Dans ce contexte, le fournisseur belge devra toujours se montrer méticuleux dans l’emploi de ses Incoterms. Lorsque le fournisseur indique par exemple sur la facture que la livraison a lieu ex-works, l’attribution (et la preuve) du transport ne sera pas simple dans sa relation.

Situation spécifique: la livraison intracommunautaire de moyens de transport

La preuve destinée à démontrer le transport intracommunautaire d’une voiture n’est pas toujours particulièrement simple s’il n’y a pas eu désignation d’une firme de transport qui peut présenter une CMR signée. Dans le passé, l’administration TVA a déjà accepté dans de telles circonstances que ladite preuve soit fournie sur la base de la présence des documents commerciaux habituels et à condition que le fournisseur soit en possession de:

  • un ordre écrit de l’acheteur, dans lequel il mentionne expressément que les biens sont destinés à être transportés dans un autre Etat membre;
  • Une copie du document d’immatriculation du véhicule à l’étranger (!) – quand il s’agit d’un véhicule qui est destiné à être utilisé par l’acquéreur dans l’Etat membre de celui-ci;
  • Une preuve du paiement depuis l’étranger.

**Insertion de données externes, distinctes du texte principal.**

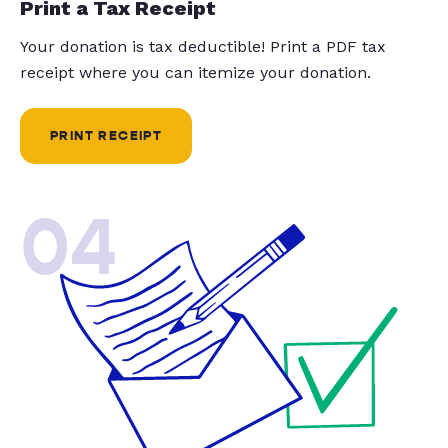
Print a Tax Receipt
Your donation is tax deductible! Print a PDF tax
receipt where you can itemize your donation.
PRINT RECEIPT
04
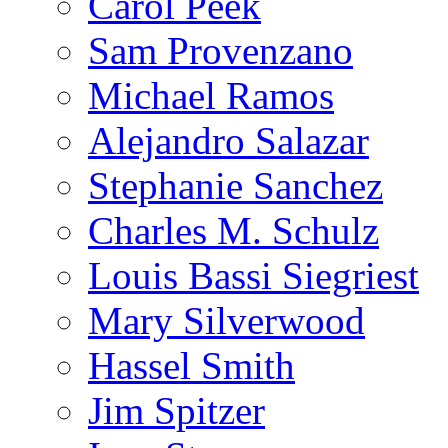
Carol Peek
Sam Provenzano
Michael Ramos
Alejandro Salazar
Stephanie Sanchez
Charles M. Schulz
Louis Bassi Siegriest
Mary Silverwood
Hassel Smith
Jim Spitzer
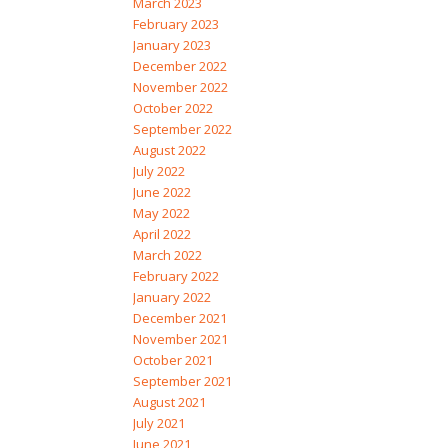
March 2023
February 2023
January 2023
December 2022
November 2022
October 2022
September 2022
August 2022
July 2022
June 2022
May 2022
April 2022
March 2022
February 2022
January 2022
December 2021
November 2021
October 2021
September 2021
August 2021
July 2021
June 2021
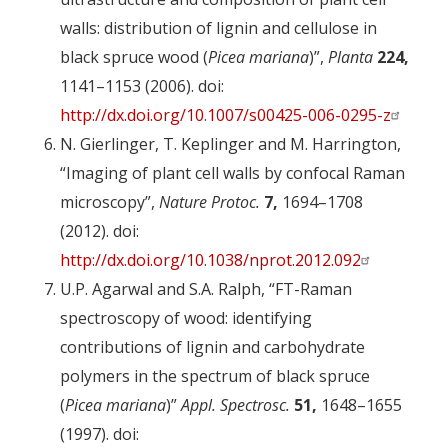
walls: distribution of lignin and cellulose in
black spruce wood (
Picea mariana
)”,
Planta
224,
1141–1153 (2006). doi:
http://dx.doi.org/10.1007/s00425-006-0295-z
N. Gierlinger, T. Keplinger and M. Harrington,
“Imaging of plant cell walls by confocal Raman
microscopy”,
Nature Protoc.
7,
1694–1708
(2012). doi:
http://dx.doi.org/10.1038/nprot.2012.092
U.P. Agarwal and S.A. Ralph, “FT-Raman
spectroscopy of wood: identifying
contributions of lignin and carbohydrate
polymers in the spectrum of black spruce
(
Picea mariana
)”
Appl. Spectrosc.
51,
1648–1655
(1997). doi:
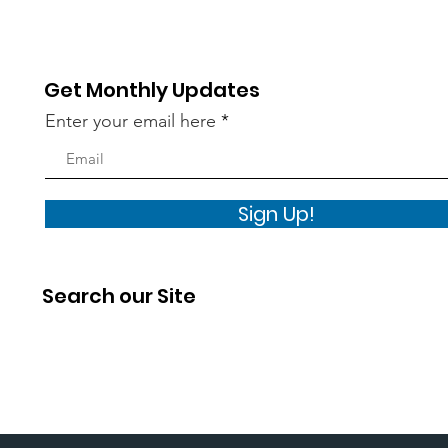
Get Monthly Updates
Enter your email here
Sign Up!
Search our Site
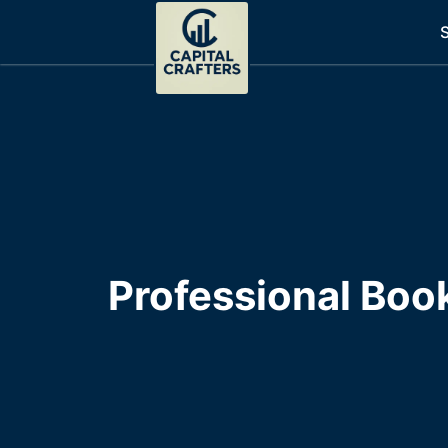
S
Professional Boo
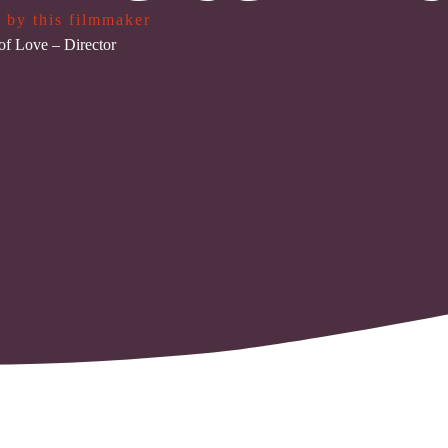
 by this filmmaker
of Love
– Director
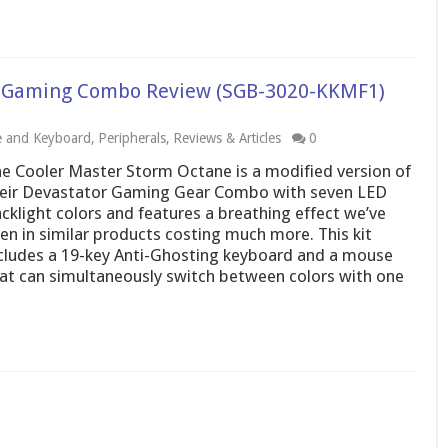
D Gaming Combo Review (SGB-3020-KKMF1)
 and Keyboard
,
Peripherals
,
Reviews & Articles
0
e Cooler Master Storm Octane is a modified version of
eir Devastator Gaming Gear Combo with seven LED
cklight colors and features a breathing effect we’ve
en in similar products costing much more. This kit
cludes a 19-key Anti-Ghosting keyboard and a mouse
at can simultaneously switch between colors with one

Dans cette situation, le fournisseur disposera en général de peu de moyens de preuve au moment de la vente de la voiture. Ici aussi, il est donc conseillé de réclamer la TVA belge au moment de la vente et de refacturer ces marchandises sans imputation de la TVA seulement lorsque l’acheteur peut présenter les moyens de preuve nécessaires.

 

Conséquences?

 

Lorsque l’administration TVA est d’avis que le fournisseur ne démontre pas suffisamment que la livraison de biens remplit toutes les conditions pour être considérée comme une livraison intracommunautaire de marchandises, elle réclamera la TVA belge (éventuellement majorée d’une amende et d’intérêts de retard) au fournisseur. Le fournisseur belge pourra en principe récupérer la TVA belge auprès de l’acheteur mais, du point de vue commercial, ce ne sera pas un geste chaleureusement accueilli par l’acheteur. De plus, le fournisseur supporte dans ce cas-ci le risque lorsque l’acheteur se trouve par la suite dans une situation précaire (faillite, procédure LCE, …).